Emergency contraception can be good for up to five years, but according to Nurx, the expiration date is based on the manufacturer date, not the date the pill was purchased — so make sure to check the expiration date, or ask a pharmacist or physician if you're concerned that the pill may be expired. If the morning-after pill is expired, it will be less effective and may not successfully prevent pregnancy, Dr. Irobunda explains.

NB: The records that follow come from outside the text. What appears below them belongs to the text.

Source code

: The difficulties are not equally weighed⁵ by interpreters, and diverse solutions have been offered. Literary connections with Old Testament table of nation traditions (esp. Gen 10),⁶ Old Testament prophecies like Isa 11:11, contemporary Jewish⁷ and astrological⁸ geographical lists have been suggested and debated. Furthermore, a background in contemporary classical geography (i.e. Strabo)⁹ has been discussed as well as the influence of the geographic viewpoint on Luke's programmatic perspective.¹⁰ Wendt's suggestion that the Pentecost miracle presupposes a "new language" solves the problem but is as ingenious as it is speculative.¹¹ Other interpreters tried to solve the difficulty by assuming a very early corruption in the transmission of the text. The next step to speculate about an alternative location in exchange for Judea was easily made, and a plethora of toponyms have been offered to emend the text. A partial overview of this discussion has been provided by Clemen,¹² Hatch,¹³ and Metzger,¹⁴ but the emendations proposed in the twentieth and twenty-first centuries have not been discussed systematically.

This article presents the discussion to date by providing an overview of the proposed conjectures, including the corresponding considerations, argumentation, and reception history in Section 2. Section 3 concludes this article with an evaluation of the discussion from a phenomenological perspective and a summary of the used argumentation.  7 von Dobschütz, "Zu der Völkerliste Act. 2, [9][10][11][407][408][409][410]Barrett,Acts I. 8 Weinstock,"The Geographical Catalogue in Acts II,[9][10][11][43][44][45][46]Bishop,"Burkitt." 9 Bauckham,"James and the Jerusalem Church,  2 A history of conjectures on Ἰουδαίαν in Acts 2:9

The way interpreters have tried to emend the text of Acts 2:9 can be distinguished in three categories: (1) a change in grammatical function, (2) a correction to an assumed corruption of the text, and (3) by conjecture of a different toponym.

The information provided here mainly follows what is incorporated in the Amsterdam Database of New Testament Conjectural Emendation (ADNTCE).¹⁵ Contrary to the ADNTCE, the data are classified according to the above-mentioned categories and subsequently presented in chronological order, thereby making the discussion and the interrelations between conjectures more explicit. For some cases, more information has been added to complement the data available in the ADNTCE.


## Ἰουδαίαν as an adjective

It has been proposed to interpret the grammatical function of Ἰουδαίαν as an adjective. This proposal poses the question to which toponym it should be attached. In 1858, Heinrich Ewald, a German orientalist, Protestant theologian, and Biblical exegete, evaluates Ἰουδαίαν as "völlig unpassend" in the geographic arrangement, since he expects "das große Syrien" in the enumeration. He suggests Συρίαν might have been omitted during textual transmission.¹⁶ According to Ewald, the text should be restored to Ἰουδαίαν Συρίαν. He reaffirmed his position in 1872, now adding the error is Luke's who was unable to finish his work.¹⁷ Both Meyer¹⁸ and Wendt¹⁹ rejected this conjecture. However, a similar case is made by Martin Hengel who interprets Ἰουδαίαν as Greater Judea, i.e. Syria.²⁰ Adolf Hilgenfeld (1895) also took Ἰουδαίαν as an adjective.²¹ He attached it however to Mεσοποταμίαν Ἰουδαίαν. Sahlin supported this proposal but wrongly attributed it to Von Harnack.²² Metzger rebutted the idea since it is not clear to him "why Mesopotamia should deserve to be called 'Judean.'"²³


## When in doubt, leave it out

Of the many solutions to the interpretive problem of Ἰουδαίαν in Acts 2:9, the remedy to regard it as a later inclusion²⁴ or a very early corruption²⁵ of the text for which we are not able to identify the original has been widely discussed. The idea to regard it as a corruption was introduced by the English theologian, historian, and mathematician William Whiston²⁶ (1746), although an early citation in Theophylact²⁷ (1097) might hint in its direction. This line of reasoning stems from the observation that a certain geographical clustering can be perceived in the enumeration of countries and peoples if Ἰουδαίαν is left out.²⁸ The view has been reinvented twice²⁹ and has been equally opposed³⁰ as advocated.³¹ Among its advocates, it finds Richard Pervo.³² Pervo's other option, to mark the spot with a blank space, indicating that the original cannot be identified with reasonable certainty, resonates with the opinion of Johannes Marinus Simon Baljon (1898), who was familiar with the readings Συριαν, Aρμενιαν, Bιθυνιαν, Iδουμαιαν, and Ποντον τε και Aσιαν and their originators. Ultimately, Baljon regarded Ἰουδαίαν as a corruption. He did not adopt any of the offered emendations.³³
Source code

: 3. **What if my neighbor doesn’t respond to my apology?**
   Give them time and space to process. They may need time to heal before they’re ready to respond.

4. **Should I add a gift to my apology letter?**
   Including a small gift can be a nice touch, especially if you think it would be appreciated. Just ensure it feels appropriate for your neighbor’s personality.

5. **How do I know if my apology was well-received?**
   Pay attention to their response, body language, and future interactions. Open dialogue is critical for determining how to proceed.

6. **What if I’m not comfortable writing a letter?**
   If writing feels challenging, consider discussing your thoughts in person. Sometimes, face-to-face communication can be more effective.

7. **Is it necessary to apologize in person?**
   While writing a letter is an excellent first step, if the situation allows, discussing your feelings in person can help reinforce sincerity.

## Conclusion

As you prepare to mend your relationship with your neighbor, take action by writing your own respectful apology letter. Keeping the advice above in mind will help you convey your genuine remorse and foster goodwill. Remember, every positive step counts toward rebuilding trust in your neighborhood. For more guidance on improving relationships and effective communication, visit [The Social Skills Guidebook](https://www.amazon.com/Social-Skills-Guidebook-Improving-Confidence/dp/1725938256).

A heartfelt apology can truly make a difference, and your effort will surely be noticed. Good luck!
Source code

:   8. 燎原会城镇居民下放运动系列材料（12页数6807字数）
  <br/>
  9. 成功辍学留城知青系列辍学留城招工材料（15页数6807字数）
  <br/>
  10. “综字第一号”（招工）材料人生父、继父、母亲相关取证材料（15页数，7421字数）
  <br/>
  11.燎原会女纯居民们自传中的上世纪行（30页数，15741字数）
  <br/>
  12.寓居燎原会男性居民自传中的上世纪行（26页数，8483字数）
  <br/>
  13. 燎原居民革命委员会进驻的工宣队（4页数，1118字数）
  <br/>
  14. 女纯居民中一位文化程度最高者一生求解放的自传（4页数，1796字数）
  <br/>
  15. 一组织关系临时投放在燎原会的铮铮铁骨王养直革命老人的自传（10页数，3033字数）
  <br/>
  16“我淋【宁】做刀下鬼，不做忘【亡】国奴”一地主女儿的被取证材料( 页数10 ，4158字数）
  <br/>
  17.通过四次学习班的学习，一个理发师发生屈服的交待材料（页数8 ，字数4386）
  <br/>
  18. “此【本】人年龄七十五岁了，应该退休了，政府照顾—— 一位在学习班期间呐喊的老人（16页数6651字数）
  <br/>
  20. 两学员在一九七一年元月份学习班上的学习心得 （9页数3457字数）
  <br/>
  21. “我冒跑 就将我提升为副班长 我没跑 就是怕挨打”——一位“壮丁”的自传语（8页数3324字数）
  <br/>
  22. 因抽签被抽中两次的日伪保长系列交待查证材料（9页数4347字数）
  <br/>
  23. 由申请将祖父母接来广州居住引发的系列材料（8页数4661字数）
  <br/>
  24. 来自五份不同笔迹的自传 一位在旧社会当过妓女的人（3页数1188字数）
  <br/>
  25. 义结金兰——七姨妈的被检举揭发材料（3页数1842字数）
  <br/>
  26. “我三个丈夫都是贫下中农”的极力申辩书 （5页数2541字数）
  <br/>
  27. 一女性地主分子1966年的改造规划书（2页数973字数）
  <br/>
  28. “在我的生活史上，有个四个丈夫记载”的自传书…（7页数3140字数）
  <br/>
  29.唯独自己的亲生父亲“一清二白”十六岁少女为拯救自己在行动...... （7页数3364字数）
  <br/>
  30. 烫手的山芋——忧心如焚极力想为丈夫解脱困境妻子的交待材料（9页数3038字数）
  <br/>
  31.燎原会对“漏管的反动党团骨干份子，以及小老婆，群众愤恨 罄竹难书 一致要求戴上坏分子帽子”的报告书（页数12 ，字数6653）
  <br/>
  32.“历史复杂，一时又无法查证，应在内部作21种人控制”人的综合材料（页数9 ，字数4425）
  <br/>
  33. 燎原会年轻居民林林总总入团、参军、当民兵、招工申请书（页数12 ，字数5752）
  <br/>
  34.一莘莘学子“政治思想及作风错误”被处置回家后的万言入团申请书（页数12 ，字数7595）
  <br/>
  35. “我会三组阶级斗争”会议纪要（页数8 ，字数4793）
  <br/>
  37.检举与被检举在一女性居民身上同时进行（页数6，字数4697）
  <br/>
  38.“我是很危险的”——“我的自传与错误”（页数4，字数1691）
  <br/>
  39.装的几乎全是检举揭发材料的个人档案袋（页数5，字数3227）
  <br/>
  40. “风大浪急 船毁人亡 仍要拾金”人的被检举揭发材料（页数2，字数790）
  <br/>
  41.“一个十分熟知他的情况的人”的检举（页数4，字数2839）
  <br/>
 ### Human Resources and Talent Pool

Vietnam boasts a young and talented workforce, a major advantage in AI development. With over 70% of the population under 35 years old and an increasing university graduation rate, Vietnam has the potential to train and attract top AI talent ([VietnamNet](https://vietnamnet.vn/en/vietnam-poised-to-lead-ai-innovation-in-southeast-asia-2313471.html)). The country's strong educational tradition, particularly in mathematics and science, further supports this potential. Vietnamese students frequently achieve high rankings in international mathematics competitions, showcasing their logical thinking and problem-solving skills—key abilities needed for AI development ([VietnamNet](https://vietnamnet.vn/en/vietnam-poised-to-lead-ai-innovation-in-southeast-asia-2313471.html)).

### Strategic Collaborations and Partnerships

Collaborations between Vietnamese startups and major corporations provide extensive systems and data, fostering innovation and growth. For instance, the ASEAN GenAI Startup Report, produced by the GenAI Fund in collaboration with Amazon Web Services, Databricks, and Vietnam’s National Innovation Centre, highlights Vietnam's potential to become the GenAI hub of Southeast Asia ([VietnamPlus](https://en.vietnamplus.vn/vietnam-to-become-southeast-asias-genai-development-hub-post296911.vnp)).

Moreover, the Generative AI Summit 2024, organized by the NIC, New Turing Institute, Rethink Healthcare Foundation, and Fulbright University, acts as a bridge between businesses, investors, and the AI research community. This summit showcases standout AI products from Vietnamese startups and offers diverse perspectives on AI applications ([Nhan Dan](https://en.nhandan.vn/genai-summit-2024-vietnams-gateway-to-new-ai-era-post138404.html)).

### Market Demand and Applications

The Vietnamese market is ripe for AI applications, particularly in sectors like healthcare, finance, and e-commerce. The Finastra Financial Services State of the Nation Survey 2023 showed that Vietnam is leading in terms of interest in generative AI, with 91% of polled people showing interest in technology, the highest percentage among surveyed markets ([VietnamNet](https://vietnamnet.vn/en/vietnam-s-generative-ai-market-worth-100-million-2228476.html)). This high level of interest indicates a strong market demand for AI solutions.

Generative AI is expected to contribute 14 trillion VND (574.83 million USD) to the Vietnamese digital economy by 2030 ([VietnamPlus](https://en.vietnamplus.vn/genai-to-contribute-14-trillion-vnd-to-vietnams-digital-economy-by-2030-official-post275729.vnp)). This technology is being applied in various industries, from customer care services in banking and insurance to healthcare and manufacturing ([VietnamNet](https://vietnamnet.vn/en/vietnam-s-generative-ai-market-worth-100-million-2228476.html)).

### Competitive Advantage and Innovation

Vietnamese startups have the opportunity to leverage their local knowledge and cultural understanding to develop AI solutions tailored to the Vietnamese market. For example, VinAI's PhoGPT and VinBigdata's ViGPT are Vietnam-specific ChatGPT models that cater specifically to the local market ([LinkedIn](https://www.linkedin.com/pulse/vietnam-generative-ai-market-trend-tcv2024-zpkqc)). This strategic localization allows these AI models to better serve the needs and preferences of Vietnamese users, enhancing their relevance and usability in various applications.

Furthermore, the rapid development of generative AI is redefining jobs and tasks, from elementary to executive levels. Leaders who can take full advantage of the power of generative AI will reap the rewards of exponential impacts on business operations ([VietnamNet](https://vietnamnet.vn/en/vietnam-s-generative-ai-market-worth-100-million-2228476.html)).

"When such an important issue as a conception is involved, I would recommend strictly following the expiration-date advisories," says Felice Gersh, MD, ob-gyn, author and founder of the Integrative Medical Group of Irvine. Because of this, she suggests keeping only three or four packs of the pill at a time — you don't want to buy so many that you're unlikely to use them before they expire. (And remember: the morning-after pill should only be taken in case of emergency, anyway.)
Where to Get Emergency Contraception
Nonprescription emergency contraception is available at many local pharmacies and generally costs $40 to $50, depending on where you buy it. And if you can't get the morning-after pill close to home, there are other options.
"[Mail-order] services make it easier for women from all over the US, especially in areas where it may be more difficult to get [the morning-after pill], to have access to it," Dr. Irobunda says. She personally recommends Bedsider (an online birth-control support resource that can help you weigh your options and find a provider or mail-order service) and Nurx (a mail-order pharmacy that provides birth control, Plan B, and other reproductive health services).
Stix has also created the Restart Donation Bank to help address inequities in accessing emergency contraception. "Anyone can donate now to get Restart [Stix's morning-after pill] into the hands of as many people as possible for free, and anyone — no matter your gender, age, or what state you live in — can request a free dose to be shipped to them discreetly, no questions asked," says Norwood.
If you're past the window where emergency contraception is an option, Plan C, an at-home abortion pill service, can help you figure out your abortion options and get support.